Konformitätsvermutung

(1) Weist eine Konformitätsbewertungsstelle durch eine Akkreditierung nach, dass sie die Kriterien der einschlägigen harmonisierten Normen, deren Fundstellen im Amtsblatt der Europäischen Union veröffentlicht worden sind, oder von Teilen dieser Normen erfüllt, wird vermutet, dass sie die Anforderungen nach § 13 in dem Umfang erfüllt, in dem die anwendbaren harmonisierten Normen diese Anforderungen abdecken.

(2) 1 Ist die Befugnis erteilende Behörde der Auffassung, dass eine harmonisierte Norm den von ihr abgedeckten Anforderungen nach § 13 nicht vollständig entspricht, so unterrichtet sie hiervon unter Angabe der Gründe die Bundesanstalt für Arbeitsschutz und Arbeitsmedizin. 2 Die Bundesanstalt für Arbeitsschutz und Arbeitsmedizin überprüft die eingegangenen Meldungen auf Vollständigkeit und Schlüssigkeit und informiert den Ausschuss für Produktsicherheit. 3 Sie leitet die Meldungen dem zuständigen Bundesministerium zur Weitergabe an die Europäische Kommission zu.

§ 15

Erteilung der Befugnis, Notifizierungsverfahren

(1) 1 Hat die Befugnis erteilende Behörde festgestellt, dass eine Konformitätsbewertungsstelle die Anforderungen nach § 13 erfüllt, so erteilt sie dieser die Befugnis, Konformitätsbewertungsaufgaben nach den Rechtsverordnungen nach § 8 Absatz 1, die erlassen wurden, um Rechtsvorschriften der Europäischen Union umzusetzen oder durchzuführen, wahrzunehmen. 2 Anschließend notifiziert die Befugnis erteilende Behörde die Konformitätsbewertungsstelle mit Hilfe des elektronischen Notifizierungsinstruments, das von der Europäischen Kommission entwickelt und verwaltet wird.

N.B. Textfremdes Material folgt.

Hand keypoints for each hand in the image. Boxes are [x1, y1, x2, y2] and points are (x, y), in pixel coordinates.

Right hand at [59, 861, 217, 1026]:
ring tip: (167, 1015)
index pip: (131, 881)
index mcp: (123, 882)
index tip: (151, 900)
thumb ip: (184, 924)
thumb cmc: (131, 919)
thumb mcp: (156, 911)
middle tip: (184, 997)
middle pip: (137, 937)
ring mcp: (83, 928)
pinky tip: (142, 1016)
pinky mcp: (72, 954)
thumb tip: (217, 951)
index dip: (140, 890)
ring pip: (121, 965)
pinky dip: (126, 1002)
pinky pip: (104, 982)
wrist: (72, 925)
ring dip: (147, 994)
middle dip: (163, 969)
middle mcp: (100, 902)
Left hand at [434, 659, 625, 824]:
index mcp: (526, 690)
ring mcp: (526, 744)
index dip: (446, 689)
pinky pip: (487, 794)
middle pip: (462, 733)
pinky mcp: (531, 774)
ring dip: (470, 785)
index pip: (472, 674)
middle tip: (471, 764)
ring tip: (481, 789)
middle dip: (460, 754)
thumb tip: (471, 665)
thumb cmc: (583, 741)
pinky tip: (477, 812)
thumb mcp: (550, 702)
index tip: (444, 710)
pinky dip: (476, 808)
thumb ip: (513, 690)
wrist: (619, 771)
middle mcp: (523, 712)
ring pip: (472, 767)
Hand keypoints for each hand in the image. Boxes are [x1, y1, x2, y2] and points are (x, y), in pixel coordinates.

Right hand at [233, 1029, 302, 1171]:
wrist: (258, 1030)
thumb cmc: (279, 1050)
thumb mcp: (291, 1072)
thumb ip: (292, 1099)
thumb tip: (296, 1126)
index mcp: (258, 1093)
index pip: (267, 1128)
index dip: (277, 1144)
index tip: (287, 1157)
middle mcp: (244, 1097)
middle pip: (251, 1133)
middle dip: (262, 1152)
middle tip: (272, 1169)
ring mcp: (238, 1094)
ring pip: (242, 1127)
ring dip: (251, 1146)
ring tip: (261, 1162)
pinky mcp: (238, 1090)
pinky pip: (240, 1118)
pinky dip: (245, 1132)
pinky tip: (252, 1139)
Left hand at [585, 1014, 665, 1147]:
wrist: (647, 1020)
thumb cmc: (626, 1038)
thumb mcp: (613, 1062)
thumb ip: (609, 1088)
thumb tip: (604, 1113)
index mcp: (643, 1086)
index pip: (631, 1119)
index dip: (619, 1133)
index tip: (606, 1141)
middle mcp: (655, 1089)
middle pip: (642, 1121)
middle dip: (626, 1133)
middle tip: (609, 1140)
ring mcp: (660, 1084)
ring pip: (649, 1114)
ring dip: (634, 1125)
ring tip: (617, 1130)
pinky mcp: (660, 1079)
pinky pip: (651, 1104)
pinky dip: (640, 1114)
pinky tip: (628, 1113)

(2) 1 Die Befugnis ist unter der aufschiebenden Bedingung zu erteilen, dass weder die Europäische Kommission noch die anderen Mitgliedstaaten der Europäischen Union innerhalb folgender Frist Einwände erheben:

1. innerhalb von zwei Wochen nach der Notifizierung, sofern eine Akkreditierungsurkunde nach § 12 Absatz 2 vorliegt, oder
2. innerhalb von zwei Monaten nach der Notifizierung, sofern keine Akkreditierungsurkunde nach § 12 Absatz 2 vorliegt.
2 Die Befugnis kann unter weiteren Bedingungen erteilt und mit Auflagen verbunden werden. 3 Sie kann befristet und mit dem Vorbehalt des Widerrufs sowie dem Vorbehalt nachträglicher Auflagen erteilt werden.

(3) 1 Beruht die Bestätigung der Kompetenz nicht auf einer Akkreditierungsurkunde gemäß § 12 Absatz 2, legt die Befugnis erteilende Behörde der Europäischen Kommission und den anderen Mitgliedstaaten der Europäischen Union die Unterlagen, die die Kompetenz der Konformitätsbewertungsstelle bestätigen, als Nachweis vor. 2 Sie legt ferner die Vereinbarungen vor, die getroffen wurden, um sicherzustellen, dass die Konformitätsbewertungsstelle regelmäßig überwacht wird und stets den Anforderungen nach § 13 genügt.

(4) Die Befugnis erteilende Behörde meldet der Europäischen Kommission und den anderen Mitgliedstaaten der Europäischen Union jede später eintretende Änderung der Notifizierung.

(5) Die Befugnis erteilende Behörde erteilt der Europäischen Kommission auf Verlangen sämtliche Auskünfte über die Grundlage für die Notifizierung oder über die Erhaltung der Kompetenz der betreffenden Stelle.